"A Matter of Justice: Eisenhower and the Beginning of the Civil Rights Revolution'' (Simon & Schuster, 353 pages, $27), by David A. Nichols: As the 50th anniversary of Little Rock Central High School's desegregation approaches, David A. Nichols offers a new, much-needed look at the civil rights legacy of the man who ordered troops to escort nine Black students into the all-White school.
Nichols mines newly discovered documents from Dwight D. Eisenhower's presidential library in Abilene, Kan., to argue that the 34th president doesn't get the credit he deserves for his successes on the civil rights front.
"We must look closely at what he did, not just what he said, or we will miss much of what Eisenhower was about in civil rights,'' Nichols writes.

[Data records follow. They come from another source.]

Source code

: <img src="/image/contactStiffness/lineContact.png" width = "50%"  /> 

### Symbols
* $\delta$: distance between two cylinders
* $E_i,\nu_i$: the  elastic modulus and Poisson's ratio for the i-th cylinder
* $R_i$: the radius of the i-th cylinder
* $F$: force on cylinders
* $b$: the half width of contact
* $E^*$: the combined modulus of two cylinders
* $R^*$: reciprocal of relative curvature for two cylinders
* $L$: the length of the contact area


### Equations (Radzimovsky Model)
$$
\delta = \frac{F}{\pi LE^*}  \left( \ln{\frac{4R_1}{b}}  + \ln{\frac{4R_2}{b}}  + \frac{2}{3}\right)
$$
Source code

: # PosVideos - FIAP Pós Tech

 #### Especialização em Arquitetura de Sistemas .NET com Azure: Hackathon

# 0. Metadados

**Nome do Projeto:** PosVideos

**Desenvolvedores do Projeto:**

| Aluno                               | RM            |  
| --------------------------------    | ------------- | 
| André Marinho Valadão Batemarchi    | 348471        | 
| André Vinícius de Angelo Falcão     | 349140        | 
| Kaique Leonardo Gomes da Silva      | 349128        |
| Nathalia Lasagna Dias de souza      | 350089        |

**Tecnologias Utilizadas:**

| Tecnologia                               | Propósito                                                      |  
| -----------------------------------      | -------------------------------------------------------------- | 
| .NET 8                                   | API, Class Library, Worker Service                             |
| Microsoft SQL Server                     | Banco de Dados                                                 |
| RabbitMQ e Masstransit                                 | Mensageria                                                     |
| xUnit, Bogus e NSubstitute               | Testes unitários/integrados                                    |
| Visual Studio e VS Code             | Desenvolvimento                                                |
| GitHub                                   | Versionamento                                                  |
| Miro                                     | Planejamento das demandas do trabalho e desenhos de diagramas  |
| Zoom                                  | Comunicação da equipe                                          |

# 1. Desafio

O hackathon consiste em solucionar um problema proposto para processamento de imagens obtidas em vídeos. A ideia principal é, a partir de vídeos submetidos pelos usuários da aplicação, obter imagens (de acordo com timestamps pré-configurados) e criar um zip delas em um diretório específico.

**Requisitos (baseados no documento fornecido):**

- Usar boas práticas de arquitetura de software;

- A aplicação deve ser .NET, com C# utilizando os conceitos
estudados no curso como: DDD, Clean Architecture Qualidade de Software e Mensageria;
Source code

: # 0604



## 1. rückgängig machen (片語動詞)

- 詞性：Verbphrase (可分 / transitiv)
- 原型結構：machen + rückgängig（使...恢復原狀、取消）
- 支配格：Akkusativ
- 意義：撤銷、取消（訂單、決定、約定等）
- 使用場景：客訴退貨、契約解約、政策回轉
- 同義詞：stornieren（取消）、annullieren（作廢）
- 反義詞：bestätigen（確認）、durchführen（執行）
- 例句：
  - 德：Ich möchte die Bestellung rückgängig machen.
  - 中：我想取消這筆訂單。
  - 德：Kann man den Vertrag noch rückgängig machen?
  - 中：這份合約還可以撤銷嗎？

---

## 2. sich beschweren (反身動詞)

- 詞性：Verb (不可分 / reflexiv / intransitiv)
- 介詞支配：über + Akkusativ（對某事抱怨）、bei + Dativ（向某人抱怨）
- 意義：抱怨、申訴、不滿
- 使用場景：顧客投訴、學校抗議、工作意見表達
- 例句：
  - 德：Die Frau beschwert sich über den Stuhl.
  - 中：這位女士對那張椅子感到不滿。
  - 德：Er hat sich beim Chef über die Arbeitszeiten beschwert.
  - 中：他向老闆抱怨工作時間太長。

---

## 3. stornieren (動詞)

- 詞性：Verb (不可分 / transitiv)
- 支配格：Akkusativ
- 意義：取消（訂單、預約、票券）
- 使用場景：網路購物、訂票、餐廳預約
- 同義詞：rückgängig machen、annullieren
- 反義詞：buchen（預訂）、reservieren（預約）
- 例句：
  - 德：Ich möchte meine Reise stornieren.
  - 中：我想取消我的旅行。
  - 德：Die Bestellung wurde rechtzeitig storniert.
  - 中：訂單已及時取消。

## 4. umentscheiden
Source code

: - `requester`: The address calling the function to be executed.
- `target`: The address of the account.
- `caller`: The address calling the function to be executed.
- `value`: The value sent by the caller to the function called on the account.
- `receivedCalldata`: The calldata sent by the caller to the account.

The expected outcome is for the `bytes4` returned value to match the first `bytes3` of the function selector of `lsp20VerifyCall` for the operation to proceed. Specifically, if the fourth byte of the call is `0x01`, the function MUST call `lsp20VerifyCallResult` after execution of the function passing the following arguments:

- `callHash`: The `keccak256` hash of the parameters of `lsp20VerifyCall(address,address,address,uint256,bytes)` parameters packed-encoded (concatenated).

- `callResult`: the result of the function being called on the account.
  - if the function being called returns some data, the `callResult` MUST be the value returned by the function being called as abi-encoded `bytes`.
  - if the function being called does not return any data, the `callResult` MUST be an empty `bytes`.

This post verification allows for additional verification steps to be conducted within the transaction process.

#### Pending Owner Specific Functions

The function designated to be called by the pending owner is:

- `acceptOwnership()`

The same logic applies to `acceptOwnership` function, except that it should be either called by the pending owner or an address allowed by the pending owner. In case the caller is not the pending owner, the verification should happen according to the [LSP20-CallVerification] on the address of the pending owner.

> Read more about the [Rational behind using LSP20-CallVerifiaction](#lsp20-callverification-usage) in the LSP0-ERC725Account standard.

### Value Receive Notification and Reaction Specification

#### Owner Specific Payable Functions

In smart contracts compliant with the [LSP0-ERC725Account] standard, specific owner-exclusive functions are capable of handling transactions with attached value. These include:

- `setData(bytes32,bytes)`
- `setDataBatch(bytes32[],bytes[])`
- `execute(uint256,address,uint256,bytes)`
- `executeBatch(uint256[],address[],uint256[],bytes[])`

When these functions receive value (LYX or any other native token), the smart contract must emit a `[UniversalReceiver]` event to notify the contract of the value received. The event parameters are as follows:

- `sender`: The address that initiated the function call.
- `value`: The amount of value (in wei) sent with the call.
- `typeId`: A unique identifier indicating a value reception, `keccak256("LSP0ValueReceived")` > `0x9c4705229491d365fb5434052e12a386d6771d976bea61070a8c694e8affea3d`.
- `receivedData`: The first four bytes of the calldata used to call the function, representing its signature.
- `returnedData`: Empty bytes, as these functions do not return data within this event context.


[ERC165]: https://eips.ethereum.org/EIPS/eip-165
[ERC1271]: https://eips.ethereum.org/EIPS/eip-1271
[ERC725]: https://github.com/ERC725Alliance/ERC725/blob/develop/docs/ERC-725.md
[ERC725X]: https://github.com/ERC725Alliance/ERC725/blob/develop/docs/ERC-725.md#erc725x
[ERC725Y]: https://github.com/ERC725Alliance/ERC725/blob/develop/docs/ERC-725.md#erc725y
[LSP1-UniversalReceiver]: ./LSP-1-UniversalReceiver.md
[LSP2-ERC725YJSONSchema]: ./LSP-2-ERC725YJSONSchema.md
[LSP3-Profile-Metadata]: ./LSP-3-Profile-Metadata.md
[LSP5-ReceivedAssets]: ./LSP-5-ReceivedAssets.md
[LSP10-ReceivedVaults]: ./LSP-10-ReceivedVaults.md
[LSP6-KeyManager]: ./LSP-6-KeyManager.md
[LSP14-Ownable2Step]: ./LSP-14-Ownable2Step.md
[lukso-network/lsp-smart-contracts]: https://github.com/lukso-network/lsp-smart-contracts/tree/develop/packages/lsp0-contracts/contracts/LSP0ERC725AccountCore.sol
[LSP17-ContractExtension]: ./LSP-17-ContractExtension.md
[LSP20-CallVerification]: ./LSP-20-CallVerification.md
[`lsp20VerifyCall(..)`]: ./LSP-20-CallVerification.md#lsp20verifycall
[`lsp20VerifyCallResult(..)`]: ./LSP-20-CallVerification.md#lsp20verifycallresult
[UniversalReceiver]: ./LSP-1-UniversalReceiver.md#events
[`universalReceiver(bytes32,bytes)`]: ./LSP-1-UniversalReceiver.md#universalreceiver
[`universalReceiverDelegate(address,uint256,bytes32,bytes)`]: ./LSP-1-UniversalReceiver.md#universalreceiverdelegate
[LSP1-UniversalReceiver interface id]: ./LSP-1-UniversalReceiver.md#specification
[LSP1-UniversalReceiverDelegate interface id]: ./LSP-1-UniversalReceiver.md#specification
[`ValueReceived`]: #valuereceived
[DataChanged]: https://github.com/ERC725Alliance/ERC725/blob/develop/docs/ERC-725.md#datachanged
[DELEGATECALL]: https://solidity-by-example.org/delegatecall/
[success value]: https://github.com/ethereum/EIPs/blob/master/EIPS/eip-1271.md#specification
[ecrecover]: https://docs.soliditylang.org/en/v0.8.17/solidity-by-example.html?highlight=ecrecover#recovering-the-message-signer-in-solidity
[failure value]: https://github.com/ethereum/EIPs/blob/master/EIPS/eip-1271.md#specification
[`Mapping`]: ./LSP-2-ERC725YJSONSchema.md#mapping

Those actions included Eisenhower's efforts to desegregate the District of Columbia and to address employment discrimination by federal contractors and the government itself. The book also says Eisenhower deserves more credit on implementing Harry Truman's executive order to desegregate the armed forces and notes that he went even further by integrating schools for military dependents under federal control.
Nichols' book won't satisfy readers who believe Eisenhower failed to use the bully pulpit to condemn segregation and publicly challenge leaders who seemed to dominate the public arena throughout the South. But at least it will show that while he may have been muted on the issue of civil rights, he certainly wasn't silent.